In relation to Safer Recruitment – the new version clarifies that it is good practice to inform shortlisted candidates that online searches may be carried out.

The guidance remains the same on whether these searches need to be completed – ‘schools should consider carrying out an online search as part of their due diligence on the shortlisted candidate’. Indicating that while not mandatory it would be good practice. (see paragraph 221)

Non-school activities:

Where schools are used for non-school activities, those providers are expected to meet the guidance in Keeping Children Safe in Out of School Settings (see paragraph 167);

If schools receive allegations related to an incident that ‘happened when an individual or organisation was using their school premises for the purposes of running activities for children…the school should follow their [own] safeguarding policies and procedures, including informing the LADO’. (see paragraph 377).

Filtering and Monitoring

The government has made a few changes this year. The key topic to be aware of is the implementation of the newly published standards for ‘Filtering and Monitoring’. In particular, all staff are to understand their role in this, and DSLs are expected to have the ‘lead responsibility’. The standards can be found by clicking here.

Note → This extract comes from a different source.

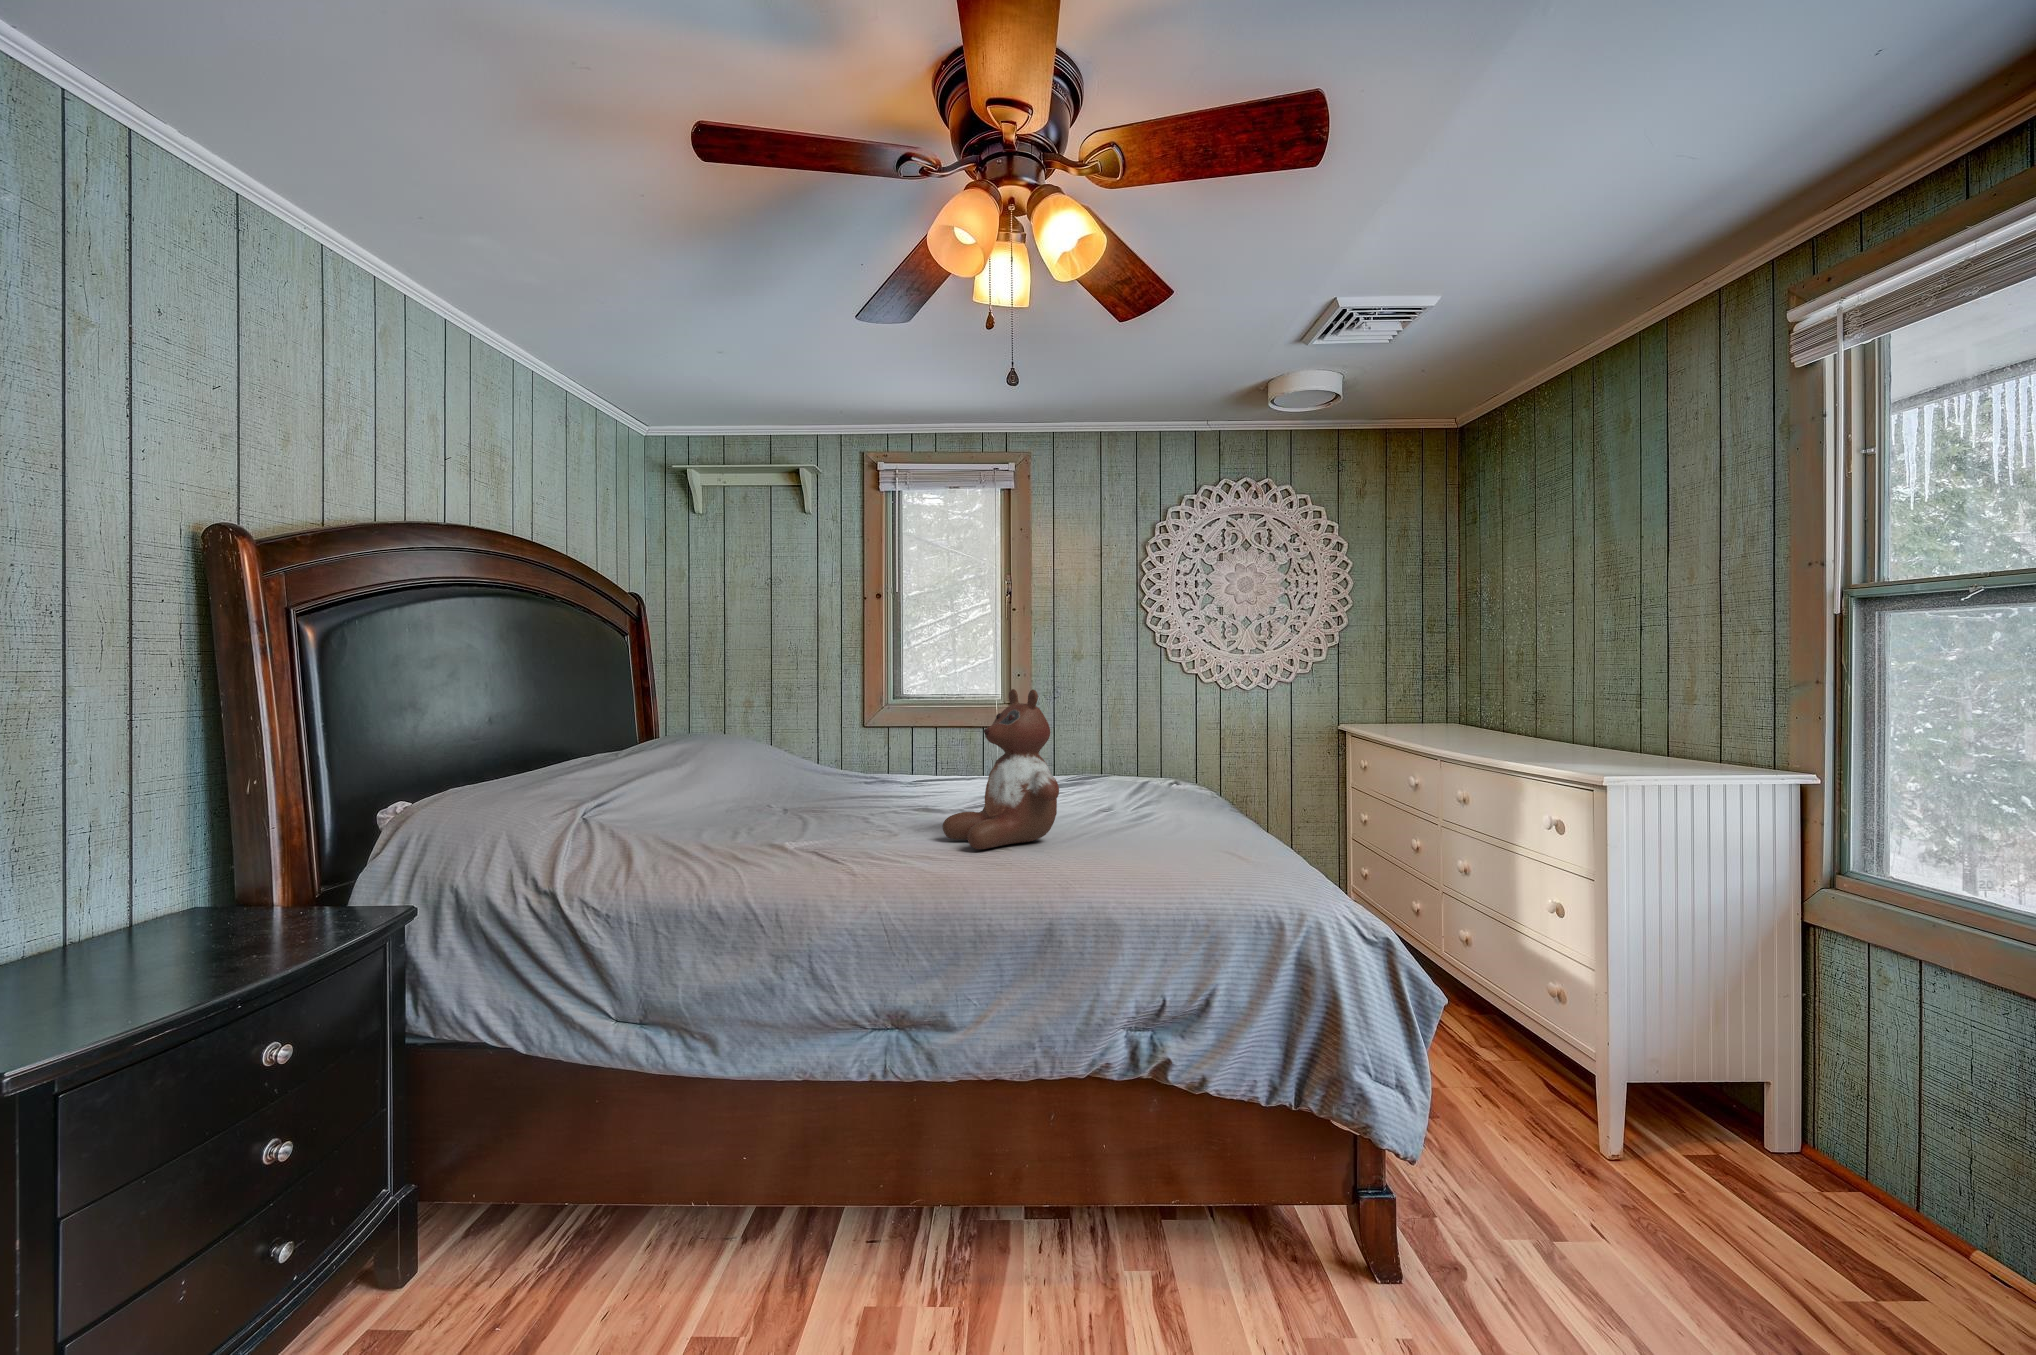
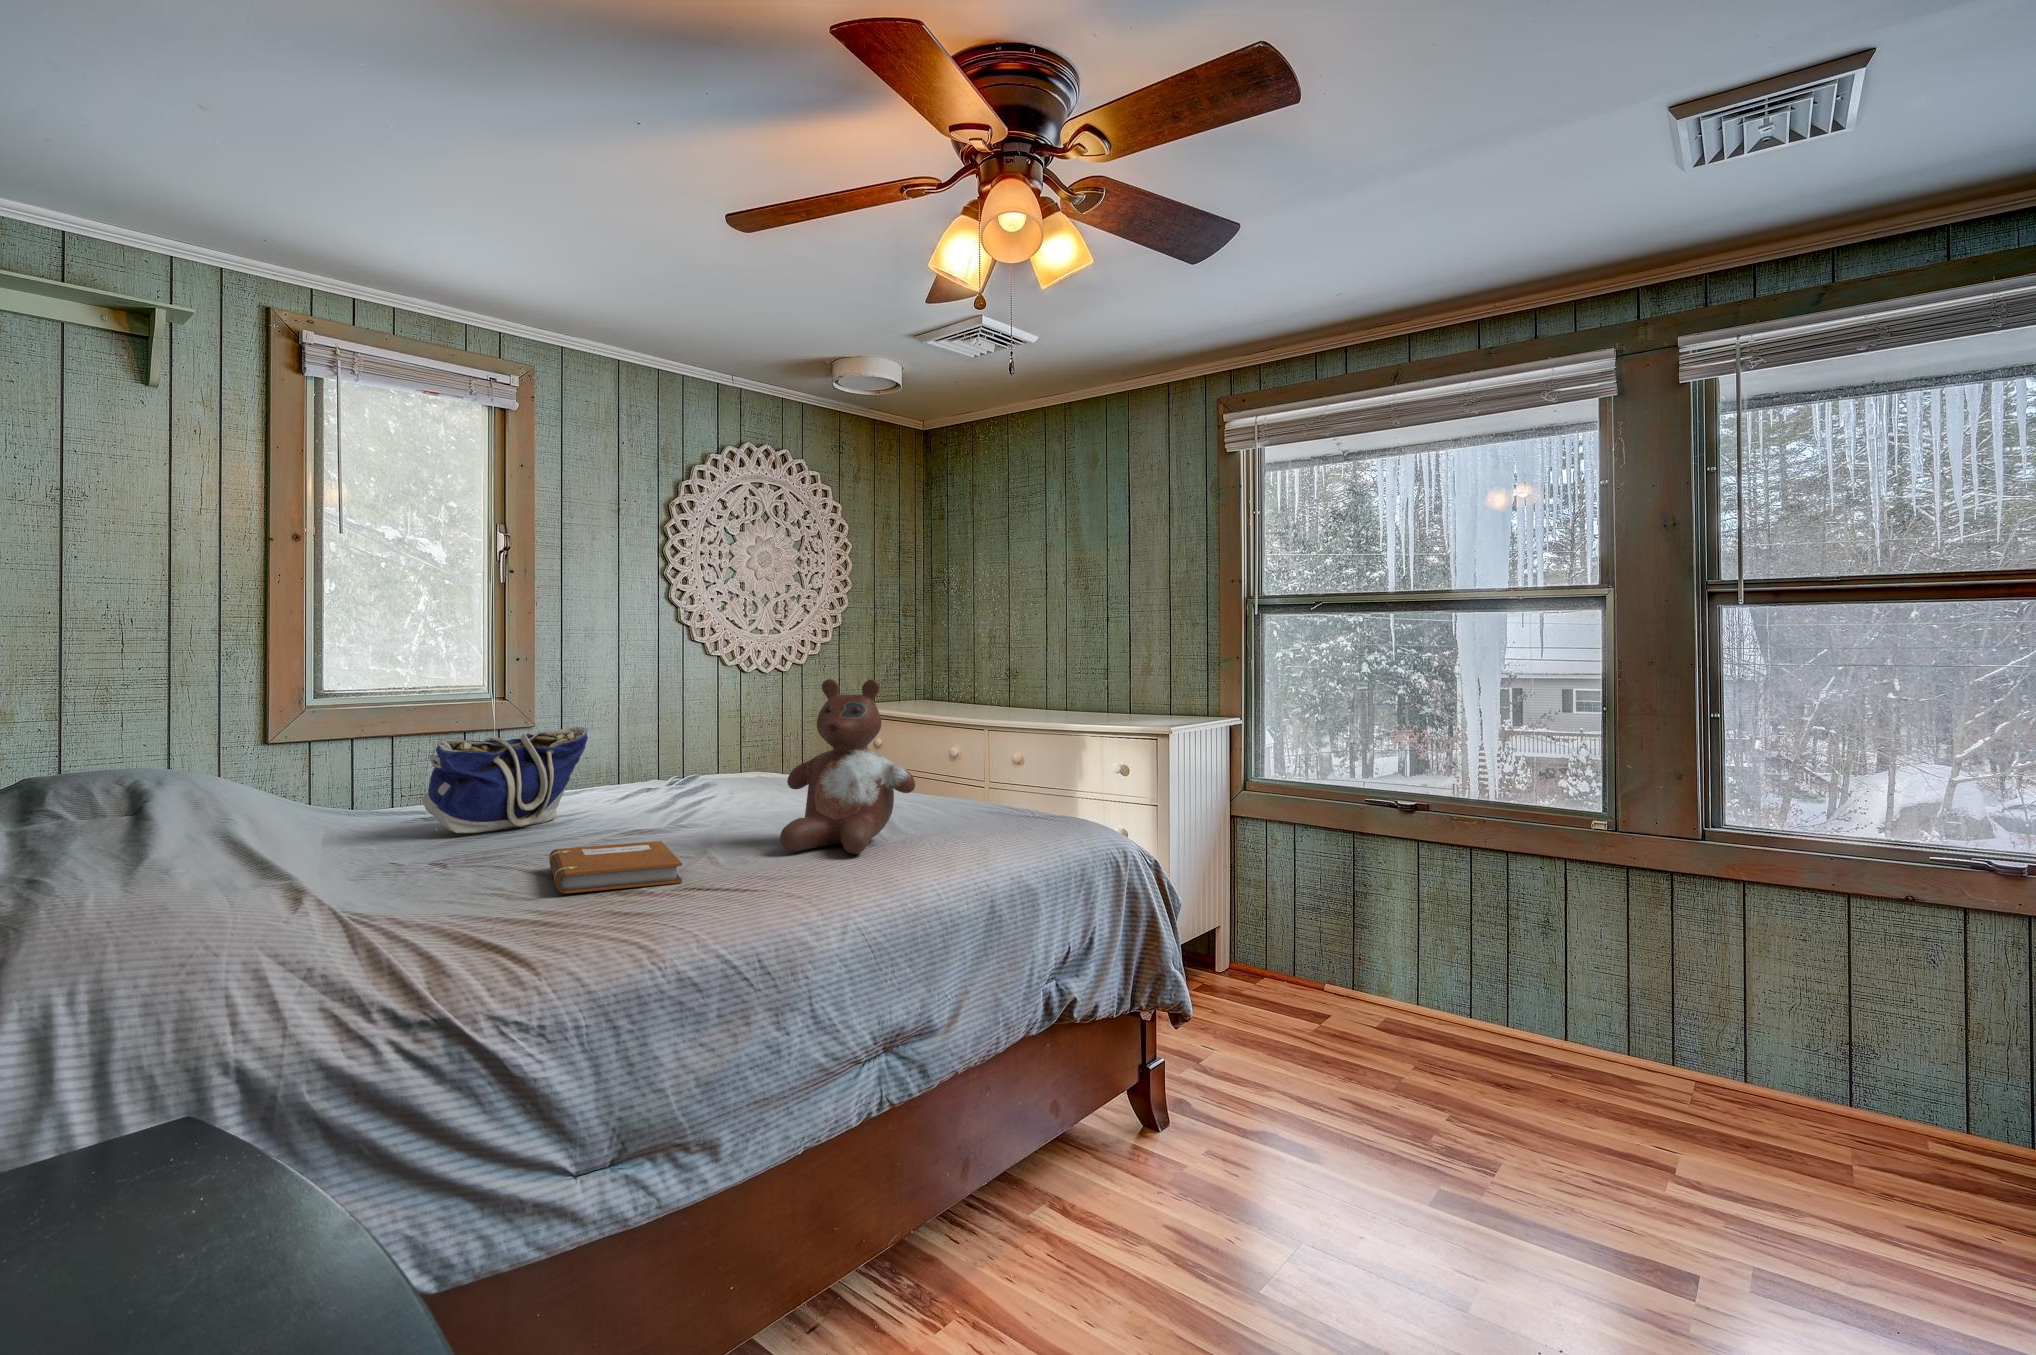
tote bag: none [833,726,950,797] -> present [422,726,588,833]
notebook: none [756,810,882,845] -> present [549,841,682,894]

Children who are absent from education

Updated guidance on school attendance, and children being absent from education for prolonged periods and/or on repeat occasions see Working together to improve school attendance:

Children missing from education’ replaced with ‘Children who are absent from education’;

Updated information on how schools should work with local authority children’s services where school absence indicates safeguarding concerns.

Changes in terminology

  • Updated throughout to include ‘pupils or students’.
  • Reference to teachers can ‘discipline’ has been replaced with teachers can ‘sanction’
  • Replaced children may be ‘vulnerable’ with children may be ‘susceptible’
  • Forced marriage to child marriage, highlighting the changes in law February 2023.

Other changes

  • Following the end of the work of the Independent Inquiry into Child Sexual Abuse (IICSA), the obligation to ‘preserve records’ for the inquiry has now been removed.
  • Since February 2023 it has also been a crime to carry out any conduct whose purpose is to cause a child to marry before their eighteenth birthday, even if violence, threats or another form of coercion are not used. As with the existing forced marriage law, this applies to non-binding, unofficial ‘marriages’ as well as legal marriages. (see page 155).

Remember that the new edition of KCSIE does not come into force until September 2023, and that occasionally changes are made during the interim period, especially to paragraph numbering. We hope you found this guide to the changes to KCSIE useful.